The Rain
Monday, November 21, 2011
Every once in a while my Latin American relatives ask me what I find attractive about Canada and Vancouver. They know I miss them and that I especially miss the cafés, the pizza and the large family gatherings of the O’Reilly clan of which my first cousin and godmother Inesita presides. I tell them I miss the warmth of the summers and the warmth of the Latin.
As I continue telling them what I miss, they look at me perplexed. “Why do you stay in that cold place then?”
I tell them that compared to Argentina there is a tad more democracy and a tad less bureaucracy and corruption. I tell them we trust most of our police but have doubts on the ones that sometimes ride horses.

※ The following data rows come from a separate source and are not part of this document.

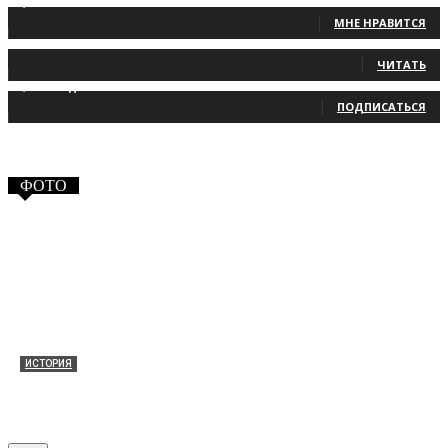
1,483
Фанаты
МНЕ НРАВИТСЯ
131
Читатели
ЧИТАТЬ
2,660
Подписчики
ПОДПИСАТЬСЯ
ФОТО
ИСТОРИЯ
Таракановский форт 2021
30.09.2021
0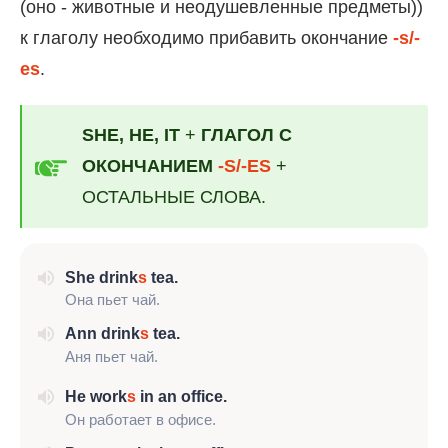
(оно - животные и неодушевленные предметы))
к глаголу необходимо прибавить окончание
-s/-
es
.
SHE, HE, IT
+
ГЛАГОЛ С
ОКОНЧАНИЕМ
-S/-ES
+
ОСТАЛЬНЫЕ СЛОВА.
She drink
s
tea.
Она пьет чай.
Ann drink
s
tea.
Аня пьет чай.
Не work
s
in an office.
Он работает в офисе.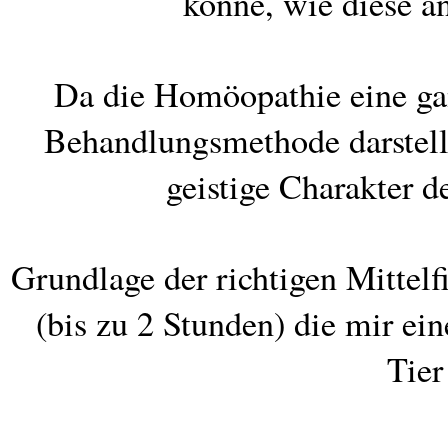
könne, wie diese a
Da die Homöopathie eine gan
Behandlungsmethode darstellt
geistige Charakter d
Grundlage der richtigen Mittelf
(bis zu 2 Stunden) die mir ei
Tier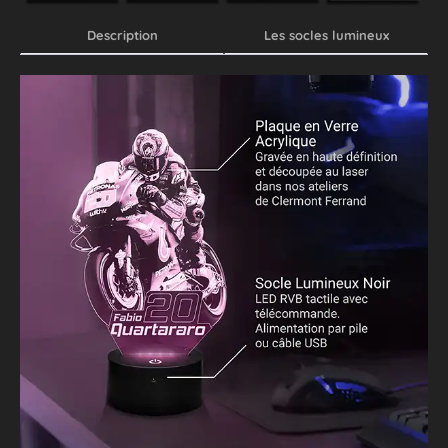
Description
Les socles lumineux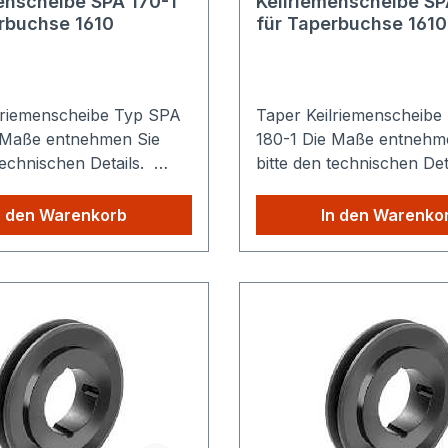
enscheibe SPA 170-1
Keilriemenscheibe SP
rbuchse 1610
für Taperbuchse 1610
lriemenscheibe Typ SPA
Taper Keilriemenscheibe
180-1 Die Maße entnehmen Sie
technischen Details.
bitte den technischen De
e Versandkosten: Egal
Sparen Sie Versandkoste
Produkte Sie aus
wie viele Produkte Sie au
n den Warenkorb
In den Warenko
hop kaufen, Sie zahlen
unserem Shop kaufen, S
lig die höheren
nur einmalig die höheren
sten.
Versandkosten.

“But,” I tell them, “Vancouver, Canada is where my daughters and two granddaughters live. It is our home.” I tell them how Rosemary and I tend to our garden and how in most days of the year we have a steady stream of 120 volts at an unwavering 60 cycles and that if I lose my driver’s license I can get a new one in a matter of weeks, no sweat. Water flows from the taps aa pure and as quickly as my Telus internet.
From here I talk of the rain, the water, the clear skies, the mountains and then best of all the air and the space of Canada.
They cannot believe me when I point out that after a year I must change my windshield wipers. They wear out. “Does it rain that much?” they ask. I explain that except for a couple of months in late summer, when it doesn't rain, the city smells fresh. During those two months if you walk the downtown back alleys you get a whiff of the underside of human presence. The rain washes it all away come fall and the crisp wet air refreshes me as I prepare for the short days of November and the coming rains.
November is the worse month. Rosemary and I adapt to the “fall back” of daylight saving time and unless we are careful we find that we have our suppers earlier and earlier during the day.
I tell my relatives that as soon as December is around the corner there is the excitement of snow (a much more frequent occurrence these years) and Christmas lights and the sudden appearance (the days wiz by) of my family for Christmas Eve dinner makes us happy as we prepare for the bleak days of January which are not so bleak as Rosemary and I peruse plant catalogues and look out at the garden at rest with its promise of spring.
Yes I miss my other family and the warmth of warmer climes but the rain, as pure as it is, cleanses the soul and washes away some of my stress. That familiar lulling noise of my Malibu’s windshield wipers somehow comfortingly tell me I will soon be home to Rosemary, our garden and our home.